TEKS UNTUK DIANALISIS
#####
Rabu, 29 Juni 2022

ritual mondosiyo upaya merawat tradisi

  



  

Mondosiyo lawu karanganyar

Terdapat acara ritual adat di lereng gunung Lawu dikenal sebagai wilayah yang sakral, penuh dengan misteri gaibnya, sehingga menjadi pusat kegiatan ritual dan upacara adat karena disana dianggap paling sempurna. Hampir setiap perbukitan sepanjang lereng barat dan utara gunung Lawu ditemukan berbagai jejak petilasan dan makam atau pesarean para tokoh spiritual jawa penganut kepercayaan warisan luhur bangsa. Salah satu upacara tradisi yang hingga kini diyakini mampu membawa berkah berlimpah-limpah adalah Upacara Adat Mondosiyo. Upacara ini dilakukan oleh masyarakat suku jawa di Dusun Pancot, Kelurahan Blumbang dan Desa Tengklik Kecamatan Tawangmangu Kabupaten Karanganyar, pada setiap hari Selasa Kliwon Wuku Mondosiyo.
#####
BAHAN YANG DISEDIAKAN
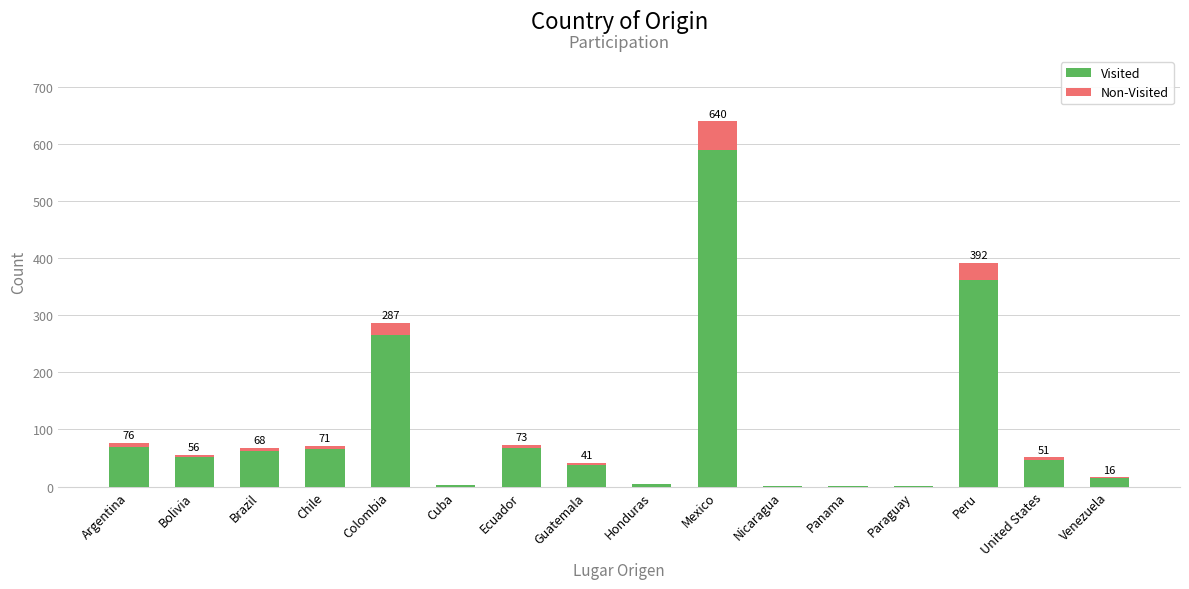

What is the sum of all Visited values?

1644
#####
UJI PEMAHAMAN
1. Menurut teks untuk dianalisis, pada hari apa Upacara Adat Mondosiyo dilaksanakan?
2. Kembalikan bagian teks untuk dianalisis dari "ritual mondosiyo upaya" sampai "Kliwon Wuku Mondosiyo." tanpa mengubah satu kata pun.

HASIL LATIHAN
1. Setiap hari Selasa Kliwon Wuku Mondosiyo.

2.
ritual mondosiyo upaya merawat tradisi

  



  

Mondosiyo lawu karanganyar

Terdapat acara ritual adat di lereng gunung Lawu dikenal sebagai wilayah yang sakral, penuh dengan misteri gaibnya, sehingga menjadi pusat kegiatan ritual dan upacara adat karena disana dianggap paling sempurna. Hampir setiap perbukitan sepanjang lereng barat dan utara gunung Lawu ditemukan berbagai jejak petilasan dan makam atau pesarean para tokoh spiritual jawa penganut kepercayaan warisan luhur bangsa. Salah satu upacara tradisi yang hingga kini diyakini mampu membawa berkah berlimpah-limpah adalah Upacara Adat Mondosiyo. Upacara ini dilakukan oleh masyarakat suku jawa di Dusun Pancot, Kelurahan Blumbang dan Desa Tengklik Kecamatan Tawangmangu Kabupaten Karanganyar, pada setiap hari Selasa Kliwon Wuku Mondosiyo.